### Records supplied

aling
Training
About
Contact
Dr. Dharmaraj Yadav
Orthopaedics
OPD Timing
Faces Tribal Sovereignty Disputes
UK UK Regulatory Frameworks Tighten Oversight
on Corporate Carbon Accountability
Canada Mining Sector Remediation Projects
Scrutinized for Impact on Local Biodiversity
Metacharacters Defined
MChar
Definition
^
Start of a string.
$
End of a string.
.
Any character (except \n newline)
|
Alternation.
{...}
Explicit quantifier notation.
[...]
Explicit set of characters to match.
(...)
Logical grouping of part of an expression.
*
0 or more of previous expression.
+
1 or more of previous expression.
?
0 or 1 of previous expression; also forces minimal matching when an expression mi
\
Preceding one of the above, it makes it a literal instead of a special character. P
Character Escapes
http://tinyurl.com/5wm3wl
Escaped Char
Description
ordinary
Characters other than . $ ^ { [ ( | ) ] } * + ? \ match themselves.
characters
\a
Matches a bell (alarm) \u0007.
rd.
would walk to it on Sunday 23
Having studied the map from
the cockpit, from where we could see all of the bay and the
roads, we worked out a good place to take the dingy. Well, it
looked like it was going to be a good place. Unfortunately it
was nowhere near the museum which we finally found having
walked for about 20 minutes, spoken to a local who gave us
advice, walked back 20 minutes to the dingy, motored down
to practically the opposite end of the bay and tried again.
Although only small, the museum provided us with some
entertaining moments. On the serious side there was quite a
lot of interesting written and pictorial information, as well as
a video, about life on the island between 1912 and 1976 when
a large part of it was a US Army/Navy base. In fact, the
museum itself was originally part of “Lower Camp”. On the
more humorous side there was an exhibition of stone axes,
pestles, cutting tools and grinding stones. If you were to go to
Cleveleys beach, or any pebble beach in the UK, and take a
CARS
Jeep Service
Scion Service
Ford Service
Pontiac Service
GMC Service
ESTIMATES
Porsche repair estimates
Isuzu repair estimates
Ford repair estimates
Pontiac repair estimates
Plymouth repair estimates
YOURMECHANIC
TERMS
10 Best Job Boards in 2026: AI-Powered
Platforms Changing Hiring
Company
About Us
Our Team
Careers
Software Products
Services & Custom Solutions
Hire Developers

### Problem statement
Send back the complete set of entries, exactly as shown above.

### Your response
aling
Training
About
Contact
Dr. Dharmaraj Yadav
Orthopaedics
OPD Timing
Faces Tribal Sovereignty Disputes
UK UK Regulatory Frameworks Tighten Oversight
on Corporate Carbon Accountability
Canada Mining Sector Remediation Projects
Scrutinized for Impact on Local Biodiversity
Metacharacters Defined
MChar
Definition
^
Start of a string.
$
End of a string.
.
Any character (except \n newline)
|
Alternation.
{...}
Explicit quantifier notation.
[...]
Explicit set of characters to match.
(...)
Logical grouping of part of an expression.
*
0 or more of previous expression.
+
1 or more of previous expression.
?
0 or 1 of previous expression; also forces minimal matching when an expression mi
\
Preceding one of the above, it makes it a literal instead of a special character. P
Character Escapes
http://tinyurl.com/5wm3wl
Escaped Char
Description
ordinary
Characters other than . $ ^ { [ ( | ) ] } * + ? \ match themselves.
characters
\a
Matches a bell (alarm) \u0007.
rd.
would walk to it on Sunday 23
Having studied the map from
the cockpit, from where we could see all of the bay and the
roads, we worked out a good place to take the dingy. Well, it
looked like it was going to be a good place. Unfortunately it
was nowhere near the museum which we finally found having
walked for about 20 minutes, spoken to a local who gave us
advice, walked back 20 minutes to the dingy, motored down
to practically the opposite end of the bay and tried again.
Although only small, the museum provided us with some
entertaining moments. On the serious side there was quite a
lot of interesting written and pictorial information, as well as
a video, about life on the island between 1912 and 1976 when
a large part of it was a US Army/Navy base. In fact, the
museum itself was originally part of “Lower Camp”. On the
more humorous side there was an exhibition of stone axes,
pestles, cutting tools and grinding stones. If you were to go to
Cleveleys beach, or any pebble beach in the UK, and take a
CARS
Jeep Service
Scion Service
Ford Service
Pontiac Service
GMC Service
ESTIMATES
Porsche repair estimates
Isuzu repair estimates
Ford repair estimates
Pontiac repair estimates
Plymouth repair estimates
YOURMECHANIC
TERMS
10 Best Job Boards in 2026: AI-Powered
Platforms Changing Hiring
Company
About Us
Our Team
Careers
Software Products
Services & Custom Solutions
Hire Developers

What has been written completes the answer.